Copy every line of the data in which the word "profile" occurs.

(Beginning of Dataset records)

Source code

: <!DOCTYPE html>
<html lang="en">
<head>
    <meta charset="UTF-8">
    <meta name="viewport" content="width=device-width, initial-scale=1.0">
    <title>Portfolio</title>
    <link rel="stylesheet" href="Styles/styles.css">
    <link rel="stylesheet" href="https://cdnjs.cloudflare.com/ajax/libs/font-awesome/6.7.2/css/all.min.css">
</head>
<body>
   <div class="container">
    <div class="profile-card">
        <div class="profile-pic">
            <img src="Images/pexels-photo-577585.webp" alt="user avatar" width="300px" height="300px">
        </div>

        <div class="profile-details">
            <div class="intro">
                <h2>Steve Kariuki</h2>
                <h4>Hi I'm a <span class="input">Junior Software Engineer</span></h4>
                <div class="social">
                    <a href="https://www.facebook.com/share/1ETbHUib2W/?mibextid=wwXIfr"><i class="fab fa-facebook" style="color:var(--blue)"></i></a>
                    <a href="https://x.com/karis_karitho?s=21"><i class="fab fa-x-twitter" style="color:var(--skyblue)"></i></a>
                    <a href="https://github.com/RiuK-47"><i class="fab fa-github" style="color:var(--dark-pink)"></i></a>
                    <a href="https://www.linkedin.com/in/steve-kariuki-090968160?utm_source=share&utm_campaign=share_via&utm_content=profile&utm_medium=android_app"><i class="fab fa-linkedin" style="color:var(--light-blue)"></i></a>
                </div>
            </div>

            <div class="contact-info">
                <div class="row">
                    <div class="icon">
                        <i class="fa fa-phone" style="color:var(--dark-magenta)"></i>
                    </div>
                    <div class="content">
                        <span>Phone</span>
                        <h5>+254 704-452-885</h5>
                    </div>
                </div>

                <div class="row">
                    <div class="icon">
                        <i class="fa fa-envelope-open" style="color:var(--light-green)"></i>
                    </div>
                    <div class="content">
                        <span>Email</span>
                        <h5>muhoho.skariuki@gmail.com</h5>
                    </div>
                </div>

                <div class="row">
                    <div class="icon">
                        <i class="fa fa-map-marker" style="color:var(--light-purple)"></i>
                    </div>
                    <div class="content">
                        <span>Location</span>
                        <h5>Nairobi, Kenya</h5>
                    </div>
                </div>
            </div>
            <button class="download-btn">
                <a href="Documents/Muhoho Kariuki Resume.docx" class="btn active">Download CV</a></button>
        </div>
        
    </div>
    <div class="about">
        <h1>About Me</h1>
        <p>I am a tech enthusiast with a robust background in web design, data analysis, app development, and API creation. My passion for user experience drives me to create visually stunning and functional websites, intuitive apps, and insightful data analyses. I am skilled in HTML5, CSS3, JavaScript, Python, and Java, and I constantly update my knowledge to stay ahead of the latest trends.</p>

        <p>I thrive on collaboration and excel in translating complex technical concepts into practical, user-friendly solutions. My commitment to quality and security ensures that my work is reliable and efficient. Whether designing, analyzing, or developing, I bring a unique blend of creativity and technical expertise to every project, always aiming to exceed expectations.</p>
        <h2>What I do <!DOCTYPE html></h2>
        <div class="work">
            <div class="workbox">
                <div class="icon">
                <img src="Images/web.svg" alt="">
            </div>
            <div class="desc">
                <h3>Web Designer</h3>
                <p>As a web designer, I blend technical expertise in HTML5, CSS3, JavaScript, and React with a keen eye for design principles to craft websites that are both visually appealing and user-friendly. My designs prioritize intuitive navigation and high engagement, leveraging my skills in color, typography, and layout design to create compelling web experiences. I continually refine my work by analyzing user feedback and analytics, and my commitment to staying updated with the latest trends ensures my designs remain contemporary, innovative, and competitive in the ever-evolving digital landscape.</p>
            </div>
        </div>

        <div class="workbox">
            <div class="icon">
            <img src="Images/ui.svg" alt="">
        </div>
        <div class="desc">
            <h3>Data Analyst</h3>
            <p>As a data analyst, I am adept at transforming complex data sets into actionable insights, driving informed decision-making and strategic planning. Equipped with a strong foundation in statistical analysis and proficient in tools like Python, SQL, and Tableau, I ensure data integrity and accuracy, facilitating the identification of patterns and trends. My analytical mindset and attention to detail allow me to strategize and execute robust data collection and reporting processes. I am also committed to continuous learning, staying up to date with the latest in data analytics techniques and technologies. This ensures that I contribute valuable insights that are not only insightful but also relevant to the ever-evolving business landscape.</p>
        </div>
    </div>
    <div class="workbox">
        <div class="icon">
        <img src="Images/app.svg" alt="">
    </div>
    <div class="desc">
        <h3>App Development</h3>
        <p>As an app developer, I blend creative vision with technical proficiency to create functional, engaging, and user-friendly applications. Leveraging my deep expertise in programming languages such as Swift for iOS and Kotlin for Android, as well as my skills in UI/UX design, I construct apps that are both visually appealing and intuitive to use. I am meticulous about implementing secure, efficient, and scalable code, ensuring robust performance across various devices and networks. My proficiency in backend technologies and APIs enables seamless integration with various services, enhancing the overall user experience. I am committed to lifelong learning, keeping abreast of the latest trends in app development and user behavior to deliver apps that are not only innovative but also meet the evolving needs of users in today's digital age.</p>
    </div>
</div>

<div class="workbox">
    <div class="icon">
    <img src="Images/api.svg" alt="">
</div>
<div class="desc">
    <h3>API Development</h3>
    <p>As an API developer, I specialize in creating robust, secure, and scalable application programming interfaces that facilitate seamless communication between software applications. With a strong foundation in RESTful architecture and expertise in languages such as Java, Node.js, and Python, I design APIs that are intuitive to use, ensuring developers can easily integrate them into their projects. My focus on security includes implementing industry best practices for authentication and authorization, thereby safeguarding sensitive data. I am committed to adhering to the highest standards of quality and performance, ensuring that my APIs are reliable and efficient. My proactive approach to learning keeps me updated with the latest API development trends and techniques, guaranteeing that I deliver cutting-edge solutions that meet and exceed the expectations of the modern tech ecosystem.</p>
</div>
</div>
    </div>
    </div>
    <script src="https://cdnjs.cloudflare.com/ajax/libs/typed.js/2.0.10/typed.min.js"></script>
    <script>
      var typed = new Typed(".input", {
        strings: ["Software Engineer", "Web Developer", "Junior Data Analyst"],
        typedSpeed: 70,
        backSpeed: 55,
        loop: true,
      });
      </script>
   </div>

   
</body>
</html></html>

(End of Dataset records)

▶ Task solution:
    <div class="profile-card">
        <div class="profile-pic">
        <div class="profile-details">
                    <a href="https://www.linkedin.com/in/steve-kariuki-090968160?utm_source=share&utm_campaign=share_via&utm_content=profile&utm_medium=android_app"><i class="fab fa-linkedin" style="color:var(--light-blue)"></i></a>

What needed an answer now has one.